How often are legends validated by archaeological finds? Not frequently, but when it happens, everyone starts believing to some extent.
500 years ago, the British Isles were terrorized by hellish black dogs. One of the more famous dogs being “Black Shuck,” a giant hellhound with burning red eyes and a matching attitude. An ancient legend tells that on the night of August 4, 1577, as a storm was raging in Blythburg, Suffolk, villagers took shelter inside the Holy Trinity Church.
Suddenly, a thunder burst open the doors and the monstrous dog barged in, snarling and growling. It set its bloodshot eyes upon a man and a boy, whom he killed before fleeing the church when the steeple collapsed.
The account is described in Reverend Abraham Fleming’s book ‘A Straunge and Terrible Wunder:‘
This black dog, or the devil in such a likeness (God he knoweth all who worketh all) running all along down the body of the church with great swiftness, and incredible haste, among the people, in a visible form and shape, passed between two persons, as they were kneeling upon their knees, and occupied in prayer as it seemed, wrung the necks of them both at one instant clean backward, in so much that even at a moment where they kneeled, they strangely died.”
Blythburgh residents say his claw marks still adorn the church door. And according to some, the legend of Black Shuck was the inspiration for Sir Arthur Conan Doyle’s ‘The Hound of the Baskervilles.’

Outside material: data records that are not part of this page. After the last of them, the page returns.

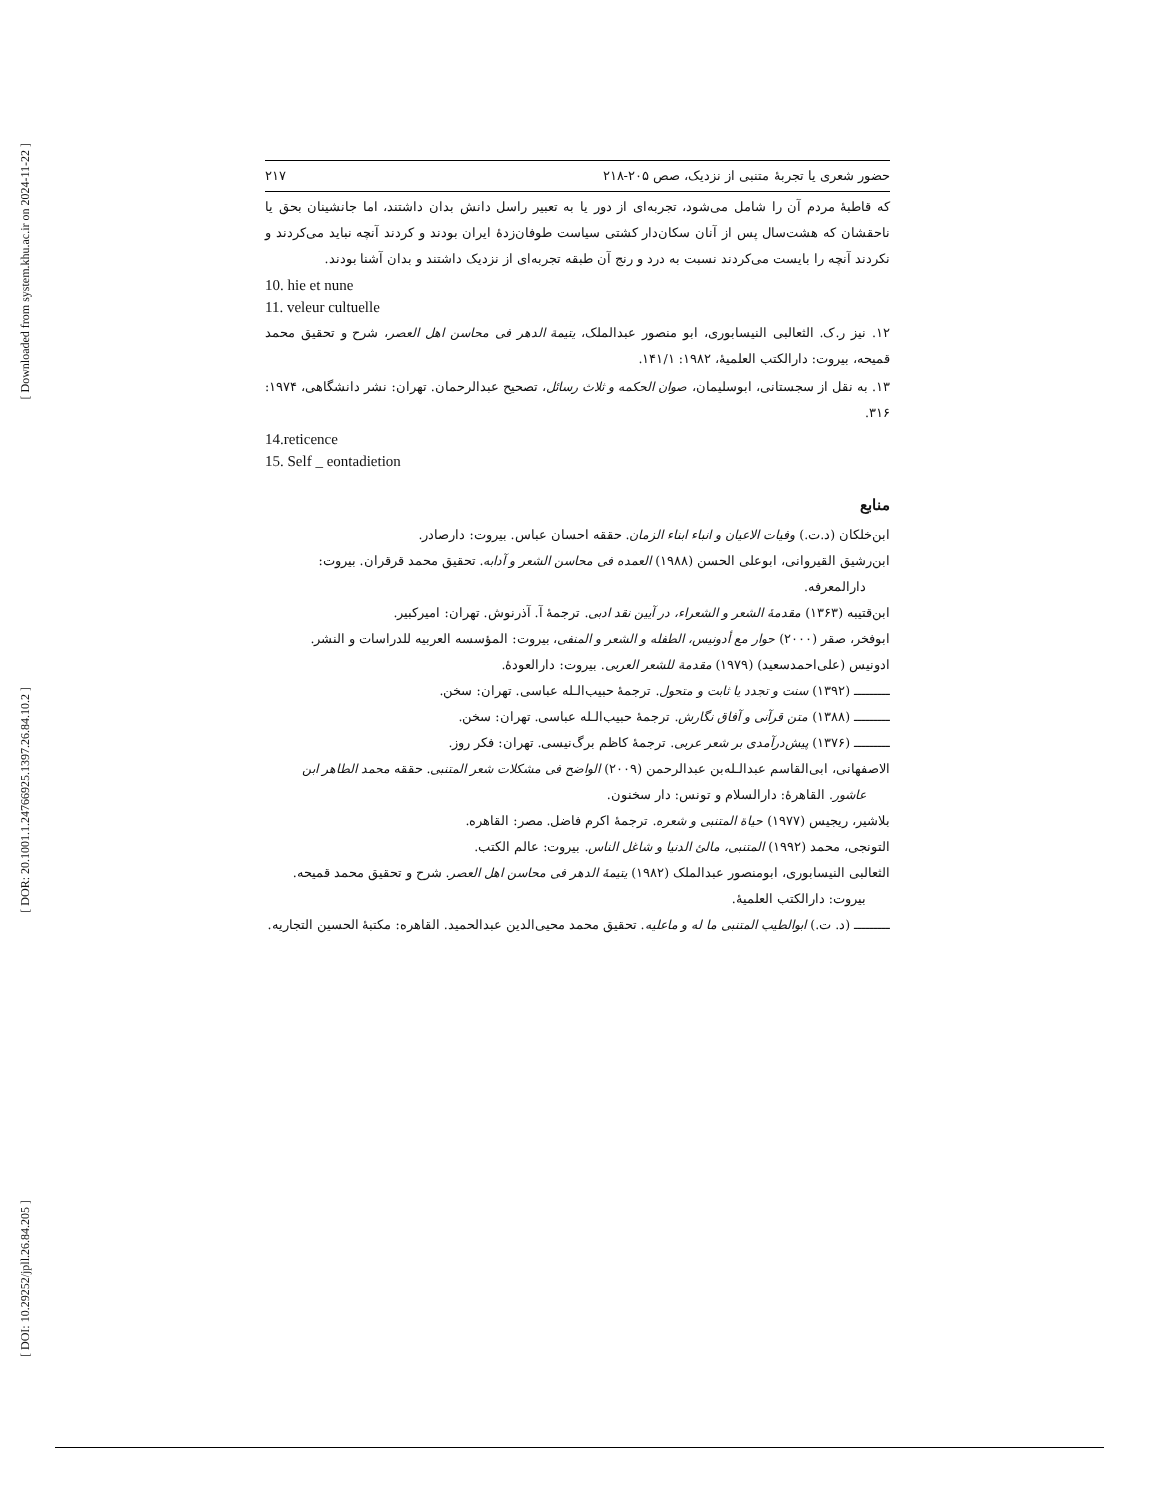[ Downloaded from system.khu.ac.ir on 2024-11-22 ]
[ DOR: 20.1001.1.24766925.1397.26.84.10.2 ]
[ DOI: 10.29252/jpll.26.84.205 ]
حضور شعری یا تجربهٔ متنبی از نزدیک، صص ۲۰۵-۲۱۸ ۲۱۷
که قاطبهٔ مردم آن را شامل می‌شود، تجربه‌ای از دور یا به تعبیر راسل دانش بدان داشتند، اما جانشینان بحق یا ناحقشان که هشت‌سال پس از آنان سکان‌دار کشتی سیاست طوفان‌زدهٔ ایران بودند و کردند آنچه نباید می‌کردند و نکردند آنچه را بایست می‌کردند نسبت به درد و رنج آن طبقه تجربه‌ای از نزدیک داشتند و بدان آشنا بودند.
10. hie et nune
11. veleur cultuelle
۱۲. نیز ر.ک. الثعالبی النیسابوری، ابو منصور عبدالملک، یتیمة الدهر فی محاسن اهل العصر، شرح و تحقیق محمد قمیحه، بیروت: دارالکتب العلمیهٔ، ۱۹۸۲: ۱۴۱/۱.
۱۳. به نقل از سجستانی، ابوسلیمان، صوان الحکمه و ثلاث رسائل، تصحیح عبدالرحمان. تهران: نشر دانشگاهی، ۱۹۷۴: ۳۱۶.
14.reticence
15. Self _ eontadietion
منابع
ابن‌خلکان (د.ت.) وفیات الاعیان و انباء ابناء الزمان. حققه احسان عباس. بیروت: دارصادر.
ابن‌رشیق القیروانی، ابوعلی الحسن (۱۹۸۸) العمده فی محاسن الشعر و آدابه. تحقیق محمد قرقران. بیروت: دارالمعرفه.
ابن‌قتیبه (۱۳۶۳) مقدمهٔ الشعر و الشعراء، در آیین نقد ادبی. ترجمهٔ آ. آذرنوش. تهران: امیرکبیر.
ابوفخر، صقر (۲۰۰۰) حوار مع أدونیس، الطفله و الشعر و المنفی، بیروت: المؤسسه العربیه للدراسات و النشر.
ادونیس (علی‌احمدسعید) (۱۹۷۹) مقدمة للشعر العربی. بیروت: دارالعودهٔ.
ـــــــــ (۱۳۹۲) سنت و تجدد یا ثابت و متحول. ترجمهٔ حبیب‌الـله عباسی. تهران: سخن.
ـــــــــ (۱۳۸۸) متن قرآنی و آفاق نگارش. ترجمهٔ حبیب‌الـله عباسی. تهران: سخن.
ـــــــــ (۱۳۷۶) پیش‌درآمدی بر شعر عربی. ترجمهٔ کاظم برگ‌نیسی. تهران: فکر روز.
الاصفهانی، ابی‌القاسم عبدالـله‌بن عبدالرحمن (۲۰۰۹) الواضح فی مشکلات شعر المتنبی. حققه محمد الطاهر ابن عاشور. القاهرهٔ: دارالسلام و تونس: دار سخنون.
بلاشیر، ریجیس (۱۹۷۷) حیاة المتنبی و شعره. ترجمهٔ اکرم فاضل. مصر: القاهره.
التونجی، محمد (۱۹۹۲) المتنبی، مالئ الدنیا و شاغل الناس. بیروت: عالم الکتب.
الثعالبی النیسابوری، ابومنصور عبدالملک (۱۹۸۲) یتیمهٔ الدهر فی محاسن اهل العصر. شرح و تحقیق محمد قمیحه. بیروت: دارالکتب العلمیهٔ.
ـــــــــ (د. ت.) ابوالطیب المتنبی ما له و ماعلیه. تحقیق محمد محیی‌الدین عبدالحمید. القاهره: مکتبهٔ الحسین التجاریه.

Last year, archaeologists who were excavating the ruins of Leiston Abbey in Suffolk, England uncovered the remains of a giant dog that once stood 7 feet tall on its hind legs. A veterinarian was called to the dig and estimated the mammoth dog weighed approximately 200 pounds when it lived. Could this skeleton have belonged to Black Shuck, the demon canine? And why was it buried on holy grounds—was it ritualistic?
Radiocarbon dating will show us this dogs lifespan, and if the time frame is correct the legend gets a reality boost.. But no matter what, the tale of the Black Shuck will surely persist.